Movie Review: Upgrade
Upgrade *** / *****
Directed by: Leigh Whannell.
Written by: Leigh Whannell.
Starring: Logan Marshall-Green (Grey Trace), Melanie Vallejo (Asha Trace), Steve Danielsen (Jeff Handley), Abby Craden (Kara), Harrison Gilbertson (Eron Keen), Benedict Hardie (Fisk), Richard Cawthorne (Serk), Christopher Kirby (Tolan), Richard Anastasios (Wen), Linda Cropper (Pamela), Betty Gabriel (Detective Cortez), Emily Havea (Nurse Henderson), Ming-Zhu Hii (Dr. Diana Gordon), Simon Maiden (Stem), Sachin Joab (Dr. Bhatia), Clayton Jacobson (Manny)
Perhaps there is a truly great science fiction movie lurking inside the premise of Leigh Whannell’s Upgrade – but if there is, Whannell doesn’t seem too interested in exploring it. Rather, he uses his rather ingenious premise as a jumping off point to make a gory, B-grade revenge film, and while no one could mistake it for high art, if taken in the spirit intended, than it’s still a lot of fun to watch the film, as it gets increasingly insane, and increasingly bloody. We probably shouldn’t expect Whannell – writer of the original Saw, and co-writer of the Insidious series, to get bogged down in big ideas – and perhaps we don’t want him to either. He knows precisely what he wants Upgrade to be – and if that isn’t overly ambitious, well, it also doesn’t suffer from delusions of grandeur either.

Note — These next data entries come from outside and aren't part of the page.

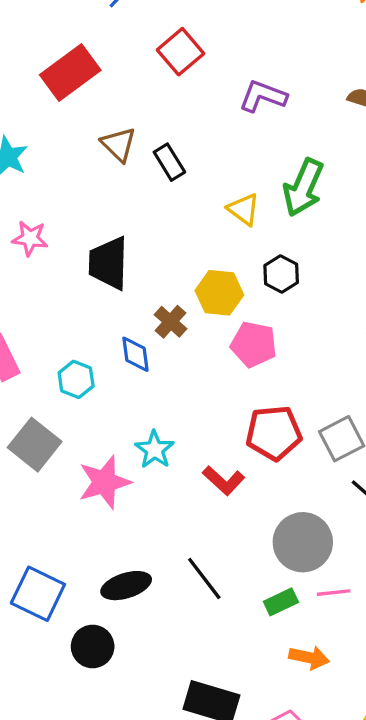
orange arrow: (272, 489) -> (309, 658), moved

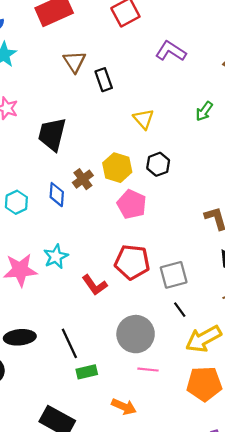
green arrow: (303, 187) -> (204, 111), moved, size x0.6
green rectangle: (281, 602) -> (87, 372), moved

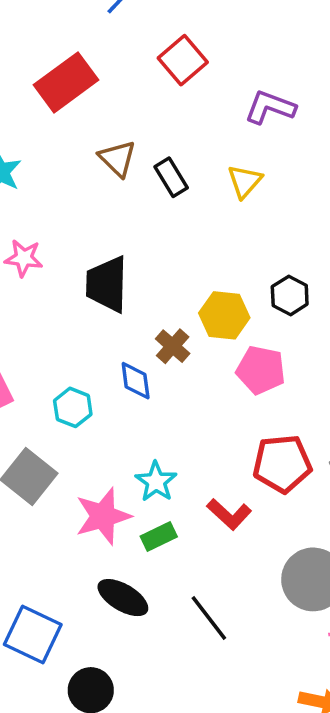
yellow triangle: (144, 119) -> (245, 181), moved, turned 35
black ellipse: (20, 337) -> (123, 598), moved, turned 48
green rectangle: (87, 372) -> (159, 536), moved

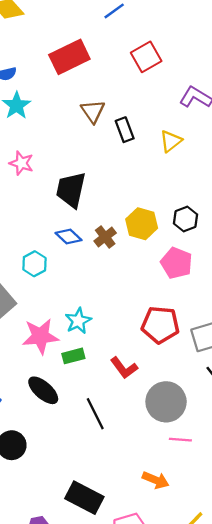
pink pentagon: (261, 370) -> (176, 263), moved
blue diamond: (136, 381) -> (69, 237), moved, turned -50
red L-shape: (229, 514) -> (124, 368), moved

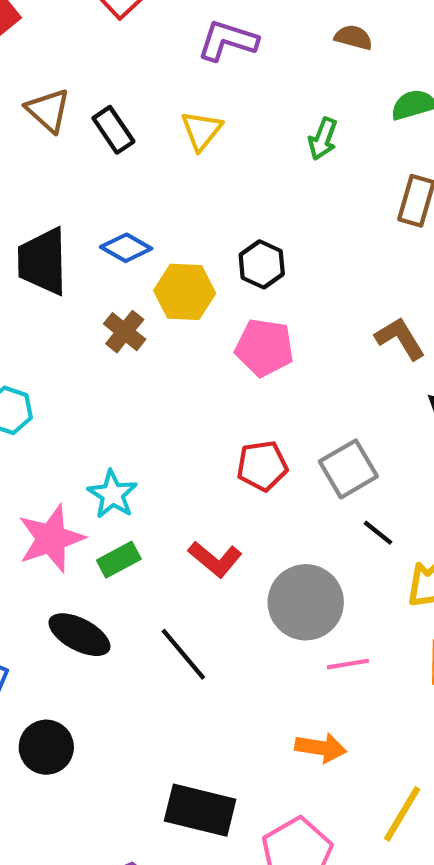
blue diamond: (69, 237) -> (126, 248), moved
red pentagon: (160, 325) -> (262, 466), size x0.7

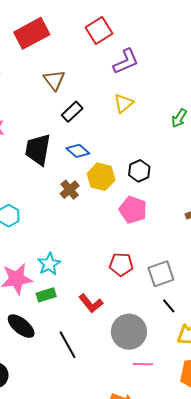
purple L-shape: (228, 41) -> (126, 61), moved, turned 128
black rectangle: (113, 130) -> (72, 112), moved, turned 70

In the near future, machine control almost our entire lives (sounds like the present to me, but I digress). Technophobe Grey (Logan Marshall-Green) prefers to work with his hands though – on stuff like old cars, that don’t have all that techno-crap. One of his clients is Eron (Harrison Gilbertson), the head of the biggest tech company in the world though, so when Grey and his wife are attacked by a group of people with guns implanted into their bodies, leaving his wife dead, and Grey a quadriplegic, Eron reaches out to him. His newest technology – called Stem – can be implants in Grey – and allow him to walk again. Of course, he’ll have to keep it a secret – you cannot just implant this type of stuff in people without years of testing (apparently these people didn’t see Kirby Dick’s The Bleeding Edge). Once Stem is inside Grey, it does indeed give him the ability to move again – and lots of other things as well. Grey and Stem become an unstoppable killing machine – and you know who Grey is going after. But Stem also keeps learning, and becomes increasingly powerful to boot.
Upgrade is schlock. There is no way around it – the film is pure b-movie madness in which the first killing that Grey and Stem do nearly takes off someone’s head in a splatter of blood – and is downright tame compared to the rest of the film. Whannell could, undeniably, have made a film that explores man’s relationship with machines, the dangers of technology and playing God, etc. – but he isn’t interested in that. He wants to kill people in increasingly cool, increasingly bloody ways. Mission accomplished.
The movie works basically because everyone knows precisely what kind of movie they are in, and what is required of them. Marshall-Green is fine as the everyman (even if, every time I see him, I cannot help but think of him as the poor man’s Tom Hardy) – and the rest of the cast, from Gilbertson as techno-nerd who invention gets away from him, to Benedict Hardie as Fisk, leader of the tech gang who killed Grey’s wife, play their roles to the hilt as well. Whannell doesn’t dwell too long on how any of this is supposed to work – preferring instead to get to the killings, and not let up.
Up until now, Whannell’s career behind the camera (he’s an actor too), has mainly been tied to director James Wan – who directed Saw and Dead Silence and Insidious, all written by Whannell. This is his second film as director – after Insidious: Chapter III – and it’s good see him out of Wan’s shadow for once (there is, for sharp eyed viewers, a reference to Wan in the film). Wan has established himself as one of the premiere directors of horror working in America today – mainly with The Conjuring, its sequel and Insidious. He has now moved onto blockbuster – with the Furious Seven and the upcoming Aquaman, and we’re all the poorer for it. Whannell though doesn’t seem so quick to leave the bloody world of horror and B-movies behind him. While he isn’t the director Wan is – Upgrade is a significant improvement over his last film, and makes me curious as to what he’ll do next. This is small budget, genre filmmaking done right.